Keypoint coordinate data
BEGIN
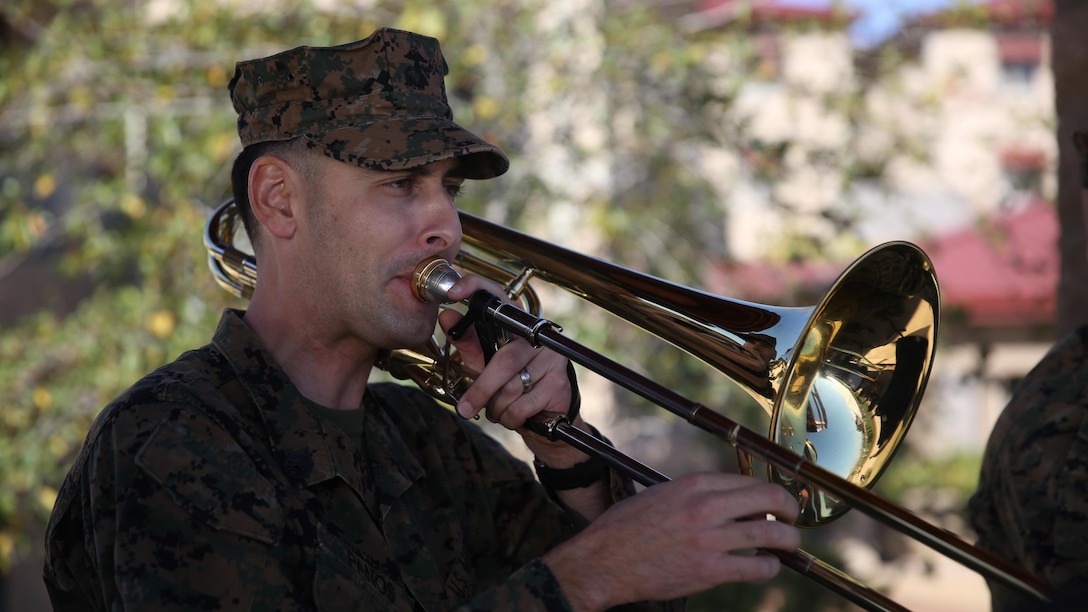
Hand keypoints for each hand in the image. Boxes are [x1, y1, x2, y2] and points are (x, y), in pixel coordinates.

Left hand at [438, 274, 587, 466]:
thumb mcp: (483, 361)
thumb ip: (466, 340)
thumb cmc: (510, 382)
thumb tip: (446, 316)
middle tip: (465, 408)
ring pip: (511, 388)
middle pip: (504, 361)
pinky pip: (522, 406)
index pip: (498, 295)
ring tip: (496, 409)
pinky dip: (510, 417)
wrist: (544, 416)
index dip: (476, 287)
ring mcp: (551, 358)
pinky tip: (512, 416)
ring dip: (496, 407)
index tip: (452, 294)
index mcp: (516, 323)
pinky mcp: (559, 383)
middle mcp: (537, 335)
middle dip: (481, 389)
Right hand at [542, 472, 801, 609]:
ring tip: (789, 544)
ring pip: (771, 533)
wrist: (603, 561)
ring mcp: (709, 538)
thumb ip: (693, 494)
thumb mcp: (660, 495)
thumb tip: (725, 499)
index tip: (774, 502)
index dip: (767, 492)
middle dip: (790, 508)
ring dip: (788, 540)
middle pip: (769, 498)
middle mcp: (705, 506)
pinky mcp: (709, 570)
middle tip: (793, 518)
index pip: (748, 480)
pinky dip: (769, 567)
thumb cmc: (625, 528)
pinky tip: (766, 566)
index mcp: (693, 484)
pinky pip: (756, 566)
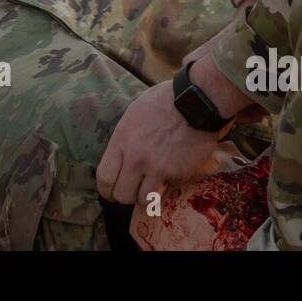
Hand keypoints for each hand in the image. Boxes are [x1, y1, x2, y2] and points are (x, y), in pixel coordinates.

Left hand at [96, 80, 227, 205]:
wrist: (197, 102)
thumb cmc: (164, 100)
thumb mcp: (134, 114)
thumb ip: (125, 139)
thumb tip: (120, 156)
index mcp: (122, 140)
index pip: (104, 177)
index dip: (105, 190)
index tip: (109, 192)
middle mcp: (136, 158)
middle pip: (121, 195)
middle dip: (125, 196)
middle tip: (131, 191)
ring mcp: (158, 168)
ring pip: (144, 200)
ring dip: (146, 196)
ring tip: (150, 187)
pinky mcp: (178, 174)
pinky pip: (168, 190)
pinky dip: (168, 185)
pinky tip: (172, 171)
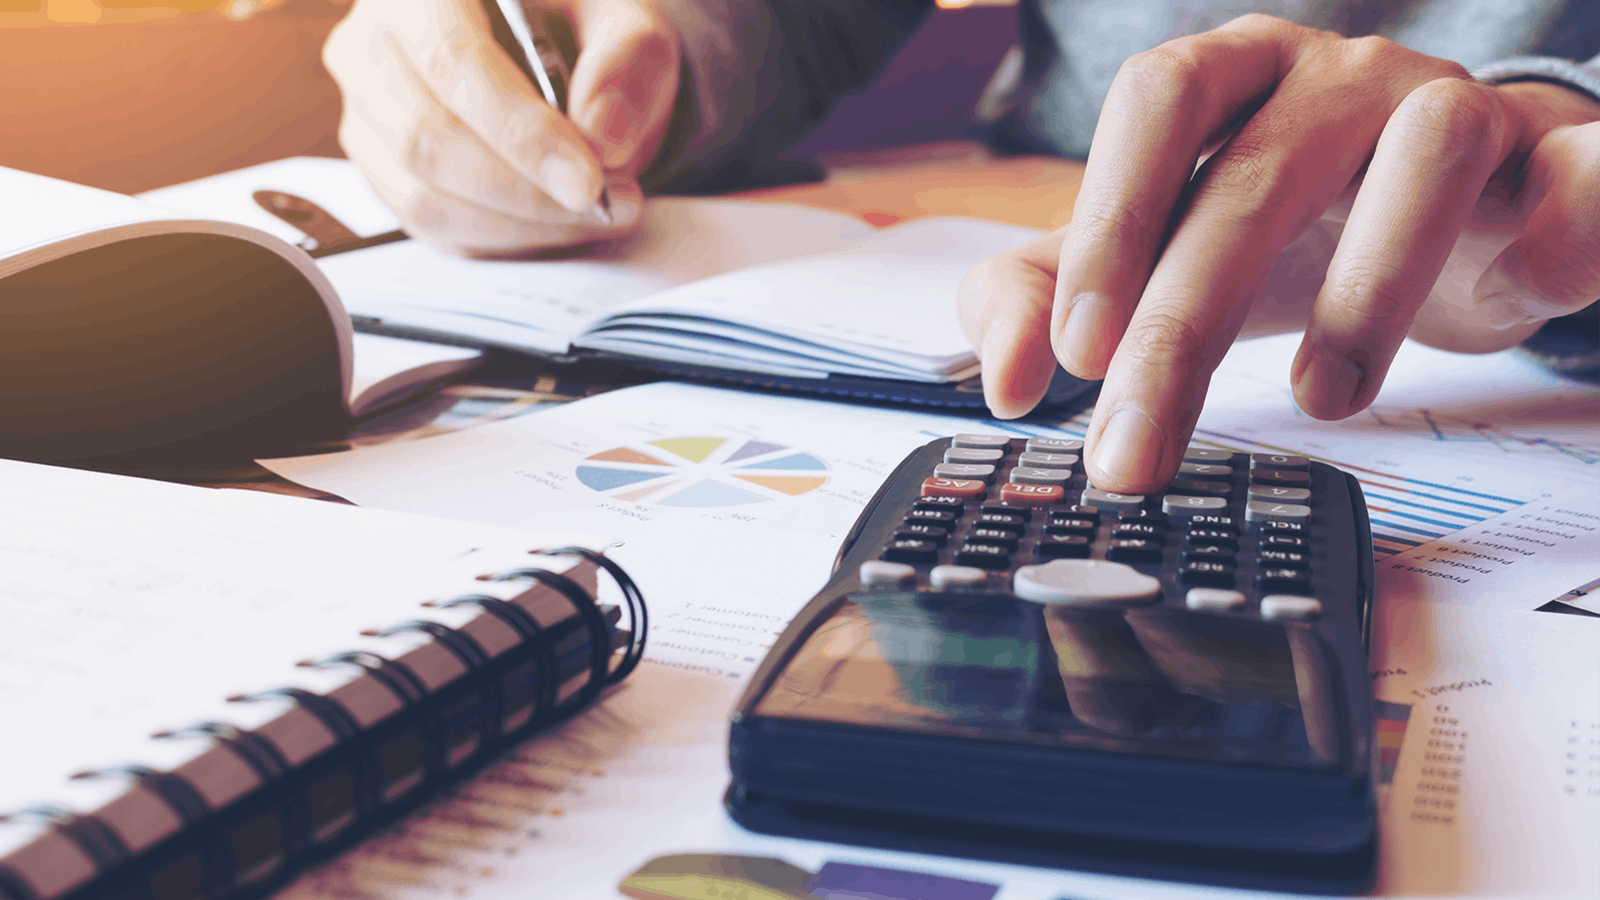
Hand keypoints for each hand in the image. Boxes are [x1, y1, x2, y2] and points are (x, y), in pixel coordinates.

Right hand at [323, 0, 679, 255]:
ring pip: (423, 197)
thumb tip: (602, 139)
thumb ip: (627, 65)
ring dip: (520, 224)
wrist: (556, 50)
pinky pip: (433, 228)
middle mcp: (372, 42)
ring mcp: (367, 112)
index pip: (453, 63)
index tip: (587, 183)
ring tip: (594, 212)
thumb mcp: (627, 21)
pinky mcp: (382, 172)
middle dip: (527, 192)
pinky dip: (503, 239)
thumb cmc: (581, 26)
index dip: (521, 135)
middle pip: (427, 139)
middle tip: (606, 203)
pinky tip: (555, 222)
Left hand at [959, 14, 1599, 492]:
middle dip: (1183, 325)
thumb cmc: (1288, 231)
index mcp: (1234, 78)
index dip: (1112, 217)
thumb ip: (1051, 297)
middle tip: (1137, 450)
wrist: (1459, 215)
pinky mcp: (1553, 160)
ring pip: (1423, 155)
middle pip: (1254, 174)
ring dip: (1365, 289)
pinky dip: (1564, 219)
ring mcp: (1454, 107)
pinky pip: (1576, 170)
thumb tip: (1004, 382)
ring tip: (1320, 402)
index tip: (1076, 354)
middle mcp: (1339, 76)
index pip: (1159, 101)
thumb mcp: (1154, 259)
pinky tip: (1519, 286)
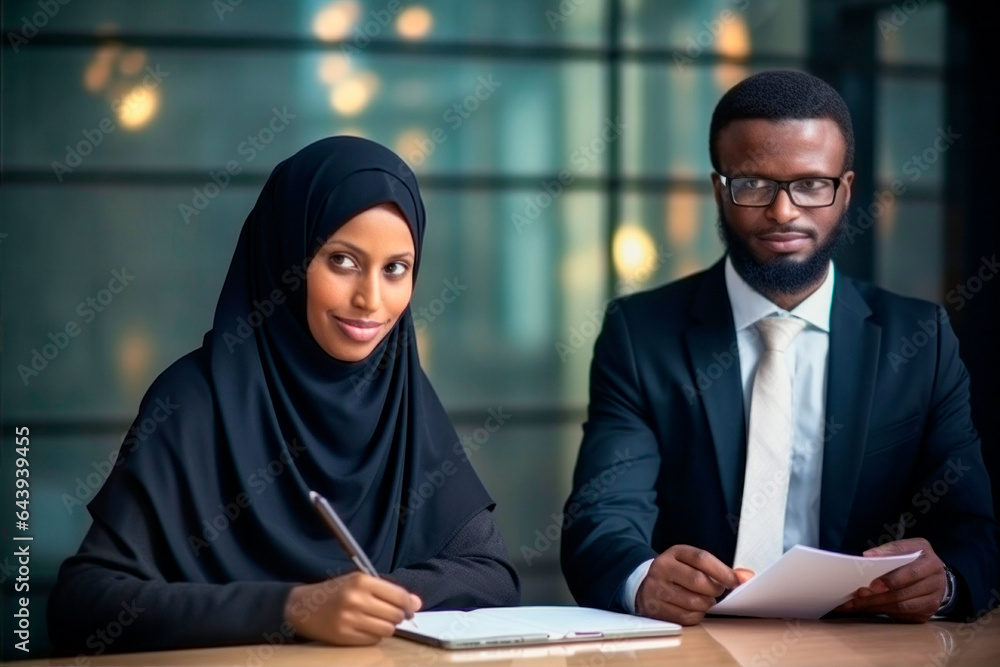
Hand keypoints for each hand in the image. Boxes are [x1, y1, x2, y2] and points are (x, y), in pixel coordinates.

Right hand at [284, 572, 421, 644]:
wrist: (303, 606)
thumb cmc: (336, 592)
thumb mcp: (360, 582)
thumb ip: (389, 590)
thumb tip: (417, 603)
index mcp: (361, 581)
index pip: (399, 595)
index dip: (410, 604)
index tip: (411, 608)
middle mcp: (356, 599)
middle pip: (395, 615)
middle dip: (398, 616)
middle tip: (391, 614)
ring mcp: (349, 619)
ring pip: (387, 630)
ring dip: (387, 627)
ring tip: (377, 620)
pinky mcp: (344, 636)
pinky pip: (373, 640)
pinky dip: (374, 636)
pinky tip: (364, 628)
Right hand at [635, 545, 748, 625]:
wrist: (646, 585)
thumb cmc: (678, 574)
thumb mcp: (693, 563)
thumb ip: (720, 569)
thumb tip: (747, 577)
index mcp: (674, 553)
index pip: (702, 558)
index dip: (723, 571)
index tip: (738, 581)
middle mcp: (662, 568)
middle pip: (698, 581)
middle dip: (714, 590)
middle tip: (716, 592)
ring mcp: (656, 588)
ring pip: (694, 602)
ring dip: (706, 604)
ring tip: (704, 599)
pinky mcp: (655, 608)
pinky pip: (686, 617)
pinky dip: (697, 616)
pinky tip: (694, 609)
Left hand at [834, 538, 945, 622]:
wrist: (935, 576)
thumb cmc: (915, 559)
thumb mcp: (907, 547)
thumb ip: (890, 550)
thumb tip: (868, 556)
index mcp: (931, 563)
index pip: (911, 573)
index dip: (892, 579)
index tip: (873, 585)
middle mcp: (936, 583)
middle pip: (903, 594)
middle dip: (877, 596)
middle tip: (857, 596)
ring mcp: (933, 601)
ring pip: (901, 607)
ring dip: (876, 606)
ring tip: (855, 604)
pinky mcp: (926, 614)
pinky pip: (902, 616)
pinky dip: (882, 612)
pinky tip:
END
**Assignment:** The answer must consist only of the lines from the beginning of the entries above through the line that holds "index mcp: (516, 323)", reproduced exactly and without pictures.

**Solution:**
Hand keypoints for each hand in the image. Boxes are [x1, y1, x2, y2] and points are (x, y), in pixel coordinates.

Left hand at [438, 274, 587, 466]:
thumb mcp: (483, 361)
thumb ip: (466, 340)
thumb cmc: (510, 382)
thumb tip: (446, 316)
middle tip: (465, 408)
ring pip: (511, 388)
middle pip: (504, 361)
pinky pip: (522, 406)
index pip: (498, 295)
ring tip: (496, 409)
pinky dip: (510, 417)
wrist: (544, 416)
index dip: (476, 287)
ring mcp: (551, 358)
pinky tip: (512, 416)
ring dip: (496, 407)
index tip: (452, 294)
index mcp: (516, 323)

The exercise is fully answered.